> DATA TO EXAMINE

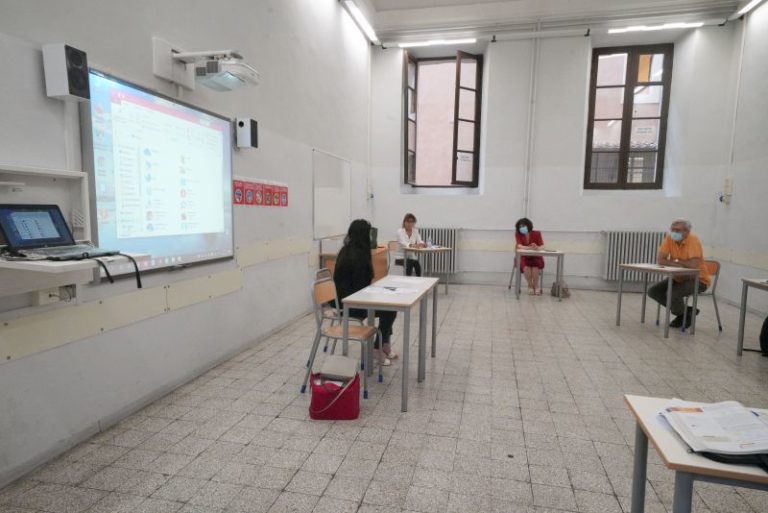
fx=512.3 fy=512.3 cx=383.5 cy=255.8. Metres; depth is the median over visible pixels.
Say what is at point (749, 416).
paper stack
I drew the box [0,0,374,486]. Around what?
left wall
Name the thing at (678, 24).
ceiling light
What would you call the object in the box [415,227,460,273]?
radiator
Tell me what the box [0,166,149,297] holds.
wall shelf
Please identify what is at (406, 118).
window
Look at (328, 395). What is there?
red bag
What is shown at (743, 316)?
desk
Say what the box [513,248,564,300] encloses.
table
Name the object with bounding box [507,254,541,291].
chair
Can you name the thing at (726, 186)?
wall socket
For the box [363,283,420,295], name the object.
paper
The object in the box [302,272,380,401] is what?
chair
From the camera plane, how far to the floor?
3.09 m
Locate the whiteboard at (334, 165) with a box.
[312,148,350,240]
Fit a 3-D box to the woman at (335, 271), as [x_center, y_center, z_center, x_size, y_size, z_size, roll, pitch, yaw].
[-0.166,0.287,4.238,0.541,1.110,0.618,2,6,13]
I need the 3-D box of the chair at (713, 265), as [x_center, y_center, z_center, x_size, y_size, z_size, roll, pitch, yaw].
[3.470,0.427,5.779,0.487,0.781,0.486,-1,6,-18]
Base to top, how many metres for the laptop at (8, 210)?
0.315 m
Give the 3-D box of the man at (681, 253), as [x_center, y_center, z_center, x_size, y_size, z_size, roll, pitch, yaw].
[3.351,0.186,5.759,0.544,1.191,0.670,-2,7,-26]
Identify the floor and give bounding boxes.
[1,282,767,512]
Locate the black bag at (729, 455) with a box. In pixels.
[695,449,767,469]
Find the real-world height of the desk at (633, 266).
0.702 m
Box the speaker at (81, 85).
[42,43,91,101]
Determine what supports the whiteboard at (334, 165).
attached to the left wall at (149, 27)
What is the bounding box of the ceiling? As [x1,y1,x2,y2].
[341,0,747,43]
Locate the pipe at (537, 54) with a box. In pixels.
[523,25,540,221]
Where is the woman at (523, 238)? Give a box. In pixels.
[514,218,545,295]
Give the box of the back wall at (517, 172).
[370,22,737,292]
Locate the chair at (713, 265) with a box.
[654,260,722,331]
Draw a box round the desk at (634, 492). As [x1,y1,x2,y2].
[625,395,767,512]
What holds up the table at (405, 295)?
on the floor
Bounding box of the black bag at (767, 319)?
[759,315,767,356]
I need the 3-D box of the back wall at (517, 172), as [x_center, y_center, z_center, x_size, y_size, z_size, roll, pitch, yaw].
[2.546,-1.730,8.589,5.508,4.572,0.322,2,6,13]
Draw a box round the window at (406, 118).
[402,49,482,187]
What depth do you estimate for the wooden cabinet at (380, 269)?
6.90 m
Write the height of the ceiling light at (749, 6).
0.110 m
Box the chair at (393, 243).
[386,240,401,271]
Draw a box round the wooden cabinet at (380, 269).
[318,246,390,281]
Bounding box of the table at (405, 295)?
[339,274,440,410]
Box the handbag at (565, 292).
[551,280,570,297]
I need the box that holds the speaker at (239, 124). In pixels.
[235,116,257,148]
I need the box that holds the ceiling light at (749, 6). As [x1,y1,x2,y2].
[731,0,765,17]
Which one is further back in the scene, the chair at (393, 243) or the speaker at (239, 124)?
the chair at (393, 243)
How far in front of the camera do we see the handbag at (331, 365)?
3.23 m
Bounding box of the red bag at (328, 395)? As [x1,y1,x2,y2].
[308,370,360,420]
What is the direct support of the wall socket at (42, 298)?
attached to the left wall at (149, 27)
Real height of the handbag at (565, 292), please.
0.249 m
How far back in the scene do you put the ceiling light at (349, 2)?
7.84 m
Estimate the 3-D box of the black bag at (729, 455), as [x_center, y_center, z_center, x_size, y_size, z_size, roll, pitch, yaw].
[0.990,0.508,1.379,0.306,0.042,0.187,2,6,13]
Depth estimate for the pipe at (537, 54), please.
8.59 m
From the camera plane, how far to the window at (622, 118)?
8.46 m
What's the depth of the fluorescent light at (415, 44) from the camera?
8.79 m
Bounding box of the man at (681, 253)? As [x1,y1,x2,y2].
[649,218,709,327]
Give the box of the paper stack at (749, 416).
[658,398,767,456]
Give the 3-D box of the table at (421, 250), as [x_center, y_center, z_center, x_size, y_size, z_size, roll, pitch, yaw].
[0.572,0.234,7.706,0.719,0.679,0.729,-3,7,-35]
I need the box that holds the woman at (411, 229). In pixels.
[395,213,423,276]
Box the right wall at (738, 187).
[713,1,767,312]
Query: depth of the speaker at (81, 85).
2.43 m
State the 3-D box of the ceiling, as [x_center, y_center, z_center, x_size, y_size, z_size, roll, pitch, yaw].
[1.835,-3.548,4.545,5.983,0.175,9.160,2,6,13]
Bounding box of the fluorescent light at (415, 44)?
[397,38,476,46]
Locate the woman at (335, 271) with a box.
[334,219,398,364]
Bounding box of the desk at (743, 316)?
[736,277,767,355]
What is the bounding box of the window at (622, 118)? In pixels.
[585,44,673,189]
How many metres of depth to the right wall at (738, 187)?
7.03 m
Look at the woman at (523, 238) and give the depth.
7.75 m
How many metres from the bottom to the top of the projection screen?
1.135 m
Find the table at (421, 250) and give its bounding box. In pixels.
[400,245,453,293]
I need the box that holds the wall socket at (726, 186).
[720,178,732,202]
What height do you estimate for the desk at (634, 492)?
0.672 m
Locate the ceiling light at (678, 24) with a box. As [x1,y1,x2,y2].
[609,21,702,32]
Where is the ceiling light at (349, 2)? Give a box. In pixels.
[340,0,378,43]
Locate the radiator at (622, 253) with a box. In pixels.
[602,231,666,280]
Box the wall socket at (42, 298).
[33,285,74,305]
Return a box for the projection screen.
[81,66,234,278]
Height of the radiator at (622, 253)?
0.806 m
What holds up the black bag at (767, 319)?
on the floor
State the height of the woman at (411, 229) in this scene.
1.087 m
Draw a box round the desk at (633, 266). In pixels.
[614,261,700,337]
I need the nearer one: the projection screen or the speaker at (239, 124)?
the projection screen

> AIM OF THE TASK
Exactly as written, give every entry again, but not the pictures.

> EXPECTED ANSWER
fx=512.3 fy=512.3 cx=383.5 cy=255.8. Metres; depth is the median over visible pixels.
Say what is at point (749, 416).
paper stack
I drew the box [0,0,374,486]. Around what?
left wall
Name the thing at (678, 24).
ceiling light
What would you call the object in the box [415,227,460,273]?
radiator
Tell me what the box [0,166,149,297] holds.
wall shelf
Please identify what is at (406, 118).
window
Look at (328, 395). What is there?
red bag
What is shown at (743, 316)?
desk
Say what the box [513,248,564,300] encloses.
table
Name the object with bounding box [507,254,541,291].
chair
Can you name the thing at (726, 186)?
wall socket
For the box [363,283,420,295], name the object.
paper
The object in the box [302,272,380,401] is what?
chair
From the camera plane, how far to the floor?
3.09 m
Locate the whiteboard at (334, 165) with a box.
[312,148,350,240]
Fit a 3-D box to the woman at (335, 271), as [x_center, y_center, z_center, x_size, y_size, z_size, roll, pitch, yaw].
[-0.166,0.287,4.238,0.541,1.110,0.618,2,6,13]
I need the 3-D box of the chair at (713, 265), as [x_center, y_center, z_center, x_size, y_size, z_size, roll, pitch, yaw].
[3.470,0.427,5.779,0.487,0.781,0.486,-1,6,-18]
Base to top, how many metres for the laptop at (8, 210)?
0.315 m
Give the 3-D box of the man at (681, 253), as [x_center, y_center, z_center, x_size, y_size, z_size, roll, pitch, yaw].
[3.351,0.186,5.759,0.544,1.191,0.670,-2,7,-26]
Identify the floor and give bounding boxes.
[1,282,767,512]
Locate the black bag at (729, 455) with a box. In pixels.
[695,449,767,469]
Find the real-world height of the desk at (633, 266).
0.702 m
Box the speaker at (81, 85).
[42,43,91,101]
Determine what supports the whiteboard at (334, 165).
attached to the left wall at (149, 27)
What is the bounding box of the ceiling? As [x1,y1,x2,y2].
[341,0,747,43]
Locate the pipe at (537, 54) with a box. In pixels.
[523,25,540,221]
Where is the woman at (523, 238)? Give a box. In pixels.
[514,218,545,295]
Give the box of the back wall at (517, 172).
[370,22,737,292]
Locate the chair at (713, 265) with a box.
[654,260,722,331]
Draw a box round the desk at (634, 492). As [x1,y1,x2,y2].
[625,395,767,512]
What holds up the table at (405, 295)?
on the floor
Bounding box of the black bag at (767, 319)?
[759,315,767,356]
I need the 3-D box of the back wall at (517, 172), as [x_center, y_center, z_center, x_size, y_size, z_size, roll, pitch, yaw].
[2.546,-1.730,8.589,5.508,4.572,0.322,2,6,13]
Draw a box round the window at (406, 118).
[402,49,482,187]
What depth do you estimate for the wooden cabinet at (380, 269)?
6.90 m
Write the height of the ceiling light at (749, 6).
0.110 m
Box the chair at (393, 243).
[386,240,401,271]
Draw a box round the wooden cabinet at (380, 269).
[318,246,390,281]
Bounding box of the table at (405, 295)?
[339,274,440,410]
Box the handbag at (565, 292).
[551,280,570,297]
I need the box that holds the speaker at (239, 124). In pixels.
[235,116,257,148]
I need the box that holds the ceiling light at (749, 6). As [x1,y1,x2,y2].
[731,0,765,17]
Which one is further back in the scene, the chair at (393, 243) or the speaker at (239, 124)?
the chair at (393, 243)
How far in front of the camera do we see the handbag at (331, 365)?
3.23 m
Bounding box of the red bag at (328, 395)? As [x1,y1,x2,y2].
[308,370,360,420]
What is the direct support of the wall socket at (42, 298)?
attached to the left wall at (149, 27)
Real height of the handbag at (565, 292), please.
0.249 m
How far back in the scene do you put the ceiling light at (349, 2)?
7.84 m
Estimate the 3-D box of the black bag at (729, 455), as [x_center, y_center, z_center, x_size, y_size, z_size, roll, pitch, yaw].
[0.990,0.508,1.379,0.306,0.042,0.187,2,6,13]
Depth estimate for the pipe at (537, 54), please.
8.59 m
From the camera plane, how far to the window at (622, 118)?
8.46 m
What's the depth of the fluorescent light at (415, 44) from the camera?
8.79 m
Bounding box of the man at (681, 253)? As [x1,y1,x2,y2].
[649,218,709,327]
Give the box of the paper stack at (749, 416).
[658,398,767,456]
Give the 3-D box of the table at (421, 250), as [x_center, y_center, z_center, x_size, y_size, z_size, roll, pitch, yaw].
[0.572,0.234,7.706,0.719,0.679,0.729,-3,7,-35]
I need the box that holds the woman at (411, 229). In pixels.
[395,213,423,276]
Box the right wall at (738, 187).
[713,1,767,312]
Query: depth of the speaker at (81, 85).
2.43 m
State the 3-D box of the ceiling, as [x_center, y_center, z_center, x_size, y_size, z_size, roll, pitch, yaw].
[1.835,-3.548,4.545,5.983,0.175,9.160,2,6,13]
Bounding box of the fluorescent light at (415, 44)?
[397,38,476,46]
Locate the woman at (335, 271) with a box.
[334,219,398,364]
Bounding box of the desk at (743, 316)?
[736,277,767,355]
What is the bounding box of the window at (622, 118)? In pixels.
[585,44,673,189]
How many metres of depth to the right wall at (738, 187)?
7.03 m
Look at the woman at (523, 238) and give the depth.
7.75 m
How many metres from the bottom to the top of the projection screen?
1.135 m
Find the table at (421, 250) and give its bounding box. In pixels.
[400,245,453,293]
I need the box that holds the wall socket at (726, 186).
[720,178,732,202]
What height do you estimate for the desk at (634, 492)?
0.672 m
Locate the ceiling light at (678, 24) with a box. As [x1,y1,x2,y2].
[609,21,702,32]
Where is the ceiling light at (349, 2)? Give a box. In pixels.
[340,0,378,43]
Locate the radiator at (622, 253) with a box. In pixels.
[602,231,666,280]
Box the wall socket at (42, 298).
[33,285,74,305]
Return a box for the projection screen.
[81,66,234,278]
Height of the radiator at (622, 253)?
0.806 m
What holds up the black bag at (767, 319)?
on the floor
State the height of the woman at (411, 229) in this scene.
1.087 m
Draw a box round the desk at (633, 266). In pixels.
[614,261,700,337]
I need the nearer one: the projection screen or the speaker at (239, 124)?
the projection screen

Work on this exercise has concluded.